La gran incógnita es saber qué harán por los organizadores de la cumbre todos aquellos que apostaron por Castro, por la “paz” y por el “diálogo”.
EDITORIAL
El próximo 20 de mayo se realizará dentro de la isla-cárcel cubana una cumbre de miembros de la disidencia que pondrá a prueba todas las promesas que hicieron en los últimos tiempos varios diplomáticos europeos respectos a la suerte de los prisioneros políticos cubanos y que originaron el levantamiento de sanciones por parte de la Unión Europea.
Se recordará la presencia en España del canciller cubano Felipe Pérez Roque y su compromiso de trabajar ante las autoridades españolas por la normalización de las relaciones entre ambos países. ¿De qué manera? Exigiéndole al Gobierno español que no participe en “esa farsa de los derechos humanos” que pretende condenar a Cuba en la Comisión de DDHH y llamando “mercenarios” a quienes son perseguidos, encarcelados y asesinados por querer ser libres.
También cabe recordar la cordialidad ofrecida al canciller cubano y los esfuerzos denodados que hizo la diplomacia española y el jefe del Ejecutivo español, José Luis Rodríguez Zapatero, por impulsar dentro del seno de la UE el deshielo de las relaciones con Cuba y la respuesta ingrata de la cancillería cubana, que lejos de responder a los esfuerzos españoles con avances en materia de Derechos Humanos, aumentó su acoso a la disidencia hostigando a las llamadas «Damas Blancas», las esposas y madres de los opositores encarcelados.
El mismo frío recibimiento tuvo el comisario europeo de Desarrollo y Ayuda Humanitaria, Louis Michel, quien pidió en su reciente visita a La Habana “gestos concretos” en el trato a los presos políticos, así como el cumplimiento de las convenciones internacionales económicas, sociales y culturales.

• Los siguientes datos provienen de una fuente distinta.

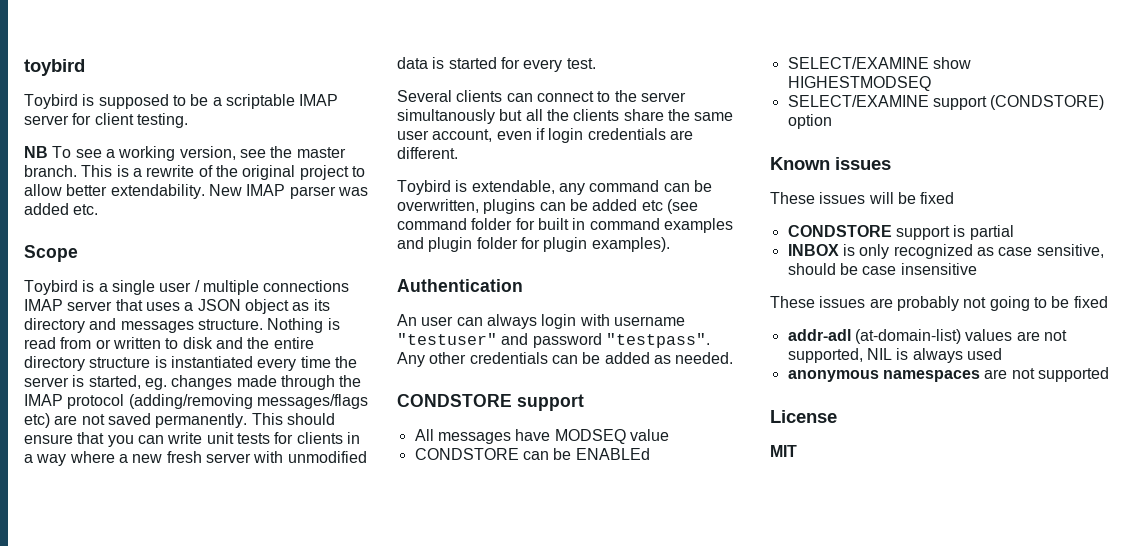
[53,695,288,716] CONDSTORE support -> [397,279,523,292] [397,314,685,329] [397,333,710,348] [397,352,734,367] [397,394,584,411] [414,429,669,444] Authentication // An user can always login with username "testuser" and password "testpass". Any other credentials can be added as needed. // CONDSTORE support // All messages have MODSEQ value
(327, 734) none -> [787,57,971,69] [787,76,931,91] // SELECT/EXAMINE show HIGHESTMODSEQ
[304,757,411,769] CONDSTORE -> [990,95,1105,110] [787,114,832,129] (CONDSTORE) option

Qué más concreto que dejar a los disidentes que se reúnan en paz y, sobre todo, darle los medios necesarios para que puedan llevar a cabo la asamblea, ya que carecen de medios tan elementales como electricidad y hasta bolígrafos.
Seguramente la dictadura de Castro impulsará una mayor represión con el fin de que la Asamblea no se lleve a cabo. La incógnita es que harán por los organizadores de la cumbre todos aquellos que apostaron por Castro, por la “paz” y por el “diálogo”.
El 20 de mayo tienen una cita con sus propias promesas, con aquellas ofrendas que le otorgaron a Cuba y que muchos vimos como una grave señal de complicidad con el último totalitarismo que queda en Occidente.